▶ **What you should do**:
Output the listing below verbatim, without images.

☆ ☆ ☆ ☆ ☆ ☆ ☆

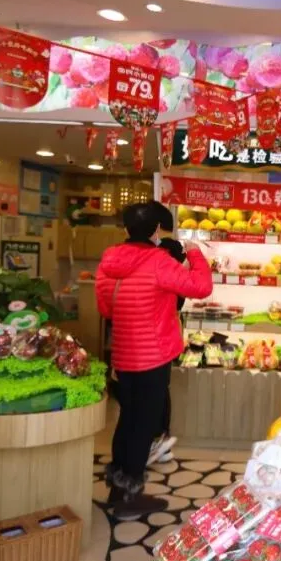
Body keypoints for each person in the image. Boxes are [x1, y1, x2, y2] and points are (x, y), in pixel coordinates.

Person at [96, 202, 213, 518]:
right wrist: (195, 254)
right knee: (144, 426)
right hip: (154, 356)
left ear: (126, 229)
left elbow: (105, 308)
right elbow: (201, 287)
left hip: (123, 354)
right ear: (157, 230)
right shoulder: (158, 261)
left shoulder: (109, 261)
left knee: (127, 420)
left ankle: (117, 488)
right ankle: (129, 498)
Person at [148, 201, 185, 465]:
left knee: (151, 392)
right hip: (165, 333)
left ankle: (156, 440)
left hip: (153, 334)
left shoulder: (162, 257)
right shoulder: (174, 256)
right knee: (159, 388)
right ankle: (159, 441)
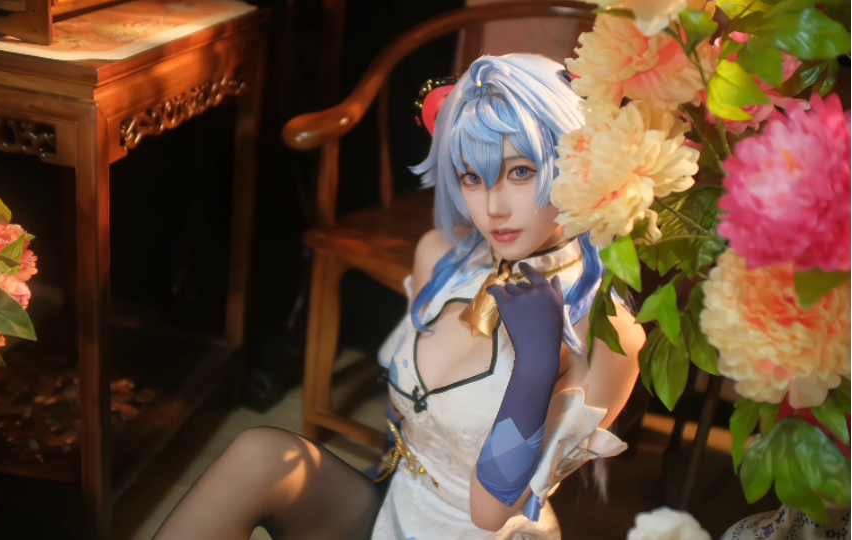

☆ ☆ ☆ ☆ ☆ ☆ ☆

▶ **Written reply**:
Body keypoints for each person in the image. Boxes are [x1, y1, x2, y2] and points are (x, y), in pixel coordinates.

Person at [96, 202, 213, 518]:
right wrist: (195, 254)
right knee: (144, 426)
right hip: (154, 356)
left ear: (126, 229)
left elbow: (105, 308)
right elbow: (201, 287)
left hip: (123, 354)
right ear: (157, 230)
right shoulder: (158, 261)
left shoulder: (109, 261)
left knee: (127, 420)
left ankle: (117, 488)
right ankle: (129, 498)
Person at [148, 201, 185, 465]:
left knee: (151, 392)
right hip: (165, 333)
left ankle: (156, 440)
left hip: (153, 334)
left shoulder: (162, 257)
right shoulder: (174, 256)
right knee: (159, 388)
right ankle: (159, 441)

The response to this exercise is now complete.